▶ **PROBLEM**:
Please render every line of the listing below as a JSON list of strings, one string per line, with blank lines and the picture markers left out.
Top of TASK INPUTS
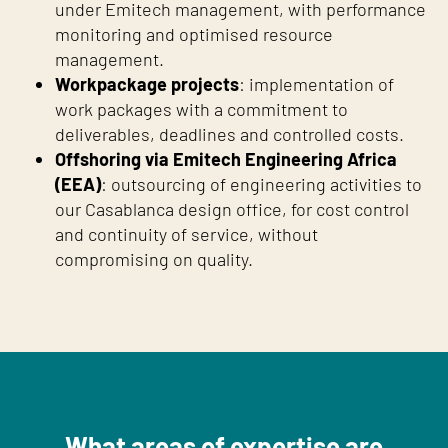
under Emitech management, with performance
monitoring and optimised resource
management.
Workpackage projects
: implementation of
work packages with a commitment to
deliverables, deadlines and controlled costs.
Offshoring via Emitech Engineering Africa
(EEA)
: outsourcing of engineering activities to
our Casablanca design office, for cost control
and continuity of service, without
compromising on quality.
What areas of expertise are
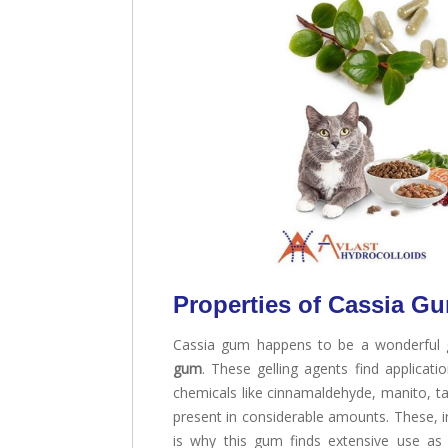
Properties of Cassia G
Cassia gum happens to be a wonderful 
gum
. These gelling agents find applicati
chemicals like cinnamaldehyde, manito, tan
present in considerable amounts. These, in
is why this gum finds extensive use as a 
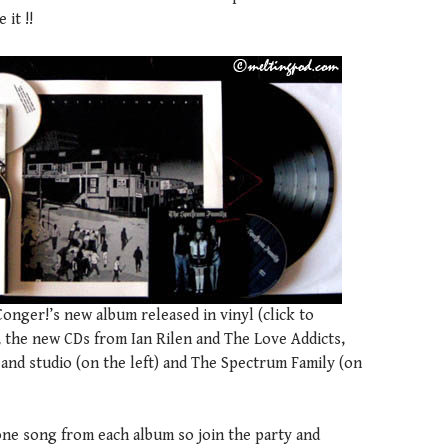
 it !!
nger!’s new album released in vinyl (click to
, the new CDs from Ian Rilen and The Love Addicts,
and studio (on the left) and The Spectrum Family (on
one song from each album so join the party and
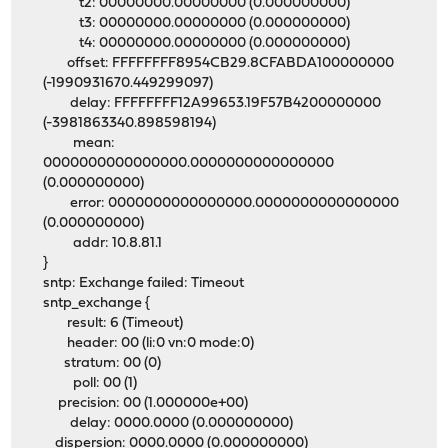
t2: 00000000.00000000 (0.000000000)
t3: 00000000.00000000 (0.000000000)
t4: 00000000.00000000 (0.000000000)
offset: FFFFFFFF8954CB29.8CFABDA100000000
(-1990931670.449299097)
delay: FFFFFFFF12A99653.19F57B4200000000
(-3981863340.898598194)
mean:
0000000000000000.0000000000000000
(0.000000000)
error: 0000000000000000.0000000000000000
(0.000000000)
addr: 10.8.81.1
}
sntp: Exchange failed: Timeout
sntp_exchange {
result: 6 (Timeout)
header: 00 (li:0 vn:0 mode:0)
stratum: 00 (0)
poll: 00 (1)
precision: 00 (1.000000e+00)
delay: 0000.0000 (0.000000000)
dispersion: 0000.0000 (0.000000000)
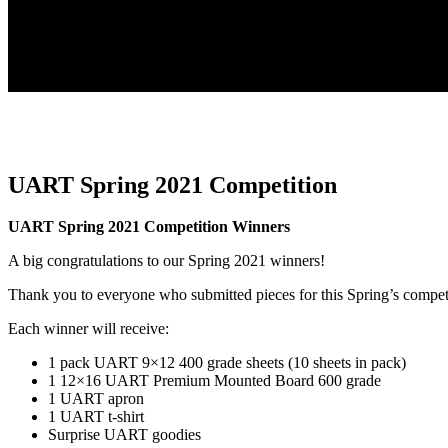
UART Spring 2021 Competition
UART Spring 2021 Competition Winners
A big congratulations to our Spring 2021 winners!
Thank you to everyone who submitted pieces for this Spring’s compet
Each winner will receive:
1 pack UART 9×12 400 grade sheets (10 sheets in pack)
1 12×16 UART Premium Mounted Board 600 grade
1 UART apron
1 UART t-shirt
Surprise UART goodies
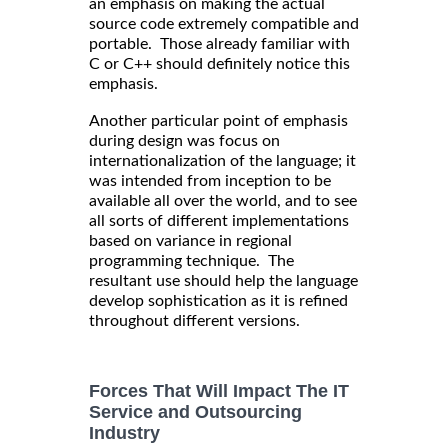
an emphasis on making the actual
source code extremely compatible and
portable. Those already familiar with
C or C++ should definitely notice this
emphasis.
Another particular point of emphasis
during design was focus on
internationalization of the language; it
was intended from inception to be
available all over the world, and to see
all sorts of different implementations
based on variance in regional
programming technique. The
resultant use should help the language
develop sophistication as it is refined
throughout different versions.
Forces That Will Impact The IT
Service and Outsourcing
Industry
Bottom of TASK INPUTS
▶ **WRITTEN SOLUTION**:
[
  "under Emitech management, with performance",
  "monitoring and optimised resource",
  "management.",
  "Workpackage projects",
  ": implementation of",
  "work packages with a commitment to",
  "deliverables, deadlines and controlled costs.",
  "Offshoring via Emitech Engineering Africa",
  "(EEA)",
  ": outsourcing of engineering activities to",
  "our Casablanca design office, for cost control",
  "and continuity of service, without",
  "compromising on quality.",
  "What areas of expertise are",
  "Properties of Cassia G",
  "Cassia gum happens to be a wonderful ",
  "gum",
  ". These gelling agents find applicati",
  "chemicals like cinnamaldehyde, manito, tan",
  "present in considerable amounts. These, in",
  "is why this gum finds extensive use as a ",
  " it !!",
  "nger!’s new album released in vinyl (click to",
  ", the new CDs from Ian Rilen and The Love Addicts,",
  "and studio (on the left) and The Spectrum Family (on",
  "one song from each album so join the party and",
  "t2: 00000000.00000000 (0.000000000)",
  "t3: 00000000.00000000 (0.000000000)",
  "t4: 00000000.00000000 (0.000000000)",
  "offset: FFFFFFFF8954CB29.8CFABDA100000000",
  "(-1990931670.449299097)",
  "delay: FFFFFFFF12A99653.19F57B4200000000",
  "(-3981863340.898598194)",
  "mean:",
  "0000000000000000.0000000000000000",
  "(0.000000000)",
  "error: 0000000000000000.0000000000000000",
  "(0.000000000)",
  "addr: 10.8.81.1",
  "}",
  "sntp: Exchange failed: Timeout",
  "sntp_exchange {",
  "result: 6 (Timeout)",
  "header: 00 (li:0 vn:0 mode:0)",
  "stratum: 00 (0)",
  "poll: 00 (1)",
  "precision: 00 (1.000000e+00)",
  "delay: 0000.0000 (0.000000000)",
  "dispersion: 0000.0000 (0.000000000)",
  "UART Spring 2021 Competition",
  "UART Spring 2021 Competition Winners",
  "A big congratulations to our Spring 2021 winners!",
  "Thank you to everyone who submitted pieces for this Spring’s compet",
  "Each winner will receive:",
  "1 pack UART 9×12 400 grade sheets (10 sheets in pack)",
  "1 12×16 UART Premium Mounted Board 600 grade",
  "1 UART apron",
  "1 UART t-shirt",
  "Surprise UART goodies",
  "an emphasis on making the actual",
  "source code extremely compatible and",
  "portable. Those already familiar with",
  "C or C++ should definitely notice this",
  "emphasis.",
  "Another particular point of emphasis",
  "during design was focus on",
  "internationalization of the language; it",
  "was intended from inception to be",
  "available all over the world, and to see",
  "all sorts of different implementations",
  "based on variance in regional",
  "programming technique. The",
  "resultant use should help the language",
  "develop sophistication as it is refined",
  "throughout different versions.",
  "Forces That Will Impact The IT",
  "Service and Outsourcing",
  "Industry"
]